[start Text to read]

# Lush and sweat question



## Galavanting Gifts (Apr 21, 2009)

Is LUSH m&p and if so then how on earth do they prevent their soaps from sweating whilst on display?


----------



## OceanGirl-3 (Apr 21, 2009)

I think cause of the SLS'S in it 
I have tried a bases with nasty SLS and there dry i use bases that have non sls and they sweat too but i rather a non sls than an sls base 

I not sure if this is why *hides* what i have used and noticed
 

Some one will know   

Kristie

WELL SORRY NOT ALL THERE SOAP PRODUCTS HAVE SLS *RUNS & HIDES*


----------



## SiberianSF (Apr 22, 2009)

I don't know if it has to do with SLS or not, but maybe there is some kind of climate control going on inside of the stores? I have not had a soap sweat yet, but again, there is practically zero humidity where I live. Maybe they keep the store air dry on purpose?


----------



## topcat (Apr 22, 2009)

[end Text to read]
[start Source data]

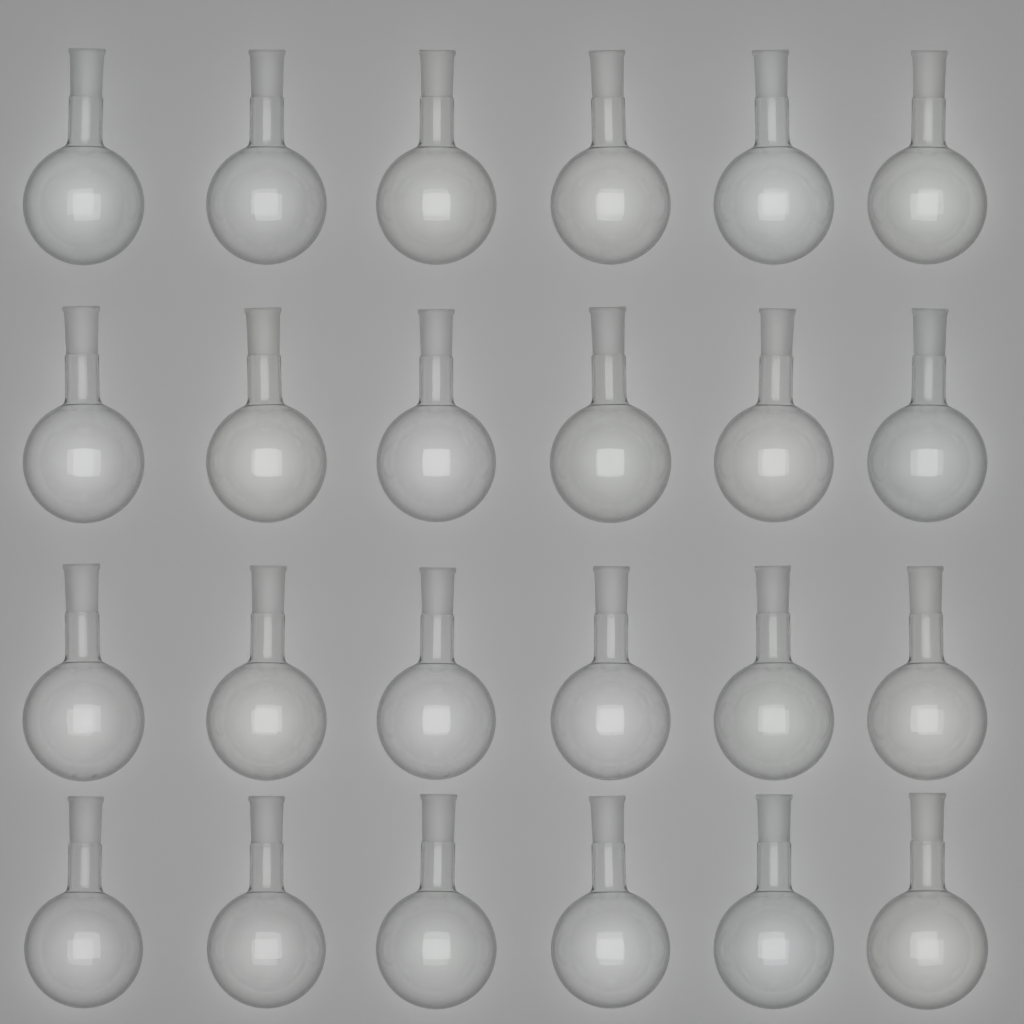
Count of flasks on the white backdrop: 24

[end Source data]

What you need to do =
**a)** Swap "climate control" for "humidity control" in the part of the soap sweating thread that opens with the words containing "## SiberianSF (Apr" and closes with "dry on purpose?", then write out that part.
**b)** For each statement, say yes or no depending on whether it agrees with the soap sweating thread, and quote the words of the thread that decide it.
(i) The first post asks whether LUSH soap is m&p.
(ii) OceanGirl-3 would rather use an SLS base than a non-SLS base.
(iii) SiberianSF has had soaps sweat.
The data has nothing to do with the forum thread on soap sweating.

Answers per task =
**a)**
## SiberianSF (Apr 22, 2009)

I don't know if it has to do with SLS or not, but maybe there is some kind of humidity control going on inside of the stores? I have not had a soap sweat yet, but again, there is practically zero humidity where I live. Maybe they keep the store air dry on purpose?

**b)**
(i) Yes: "Is LUSH m&p"
(ii) No: "i rather a non sls than an sls base"
(iii) No: "I have not had a soap sweat yet"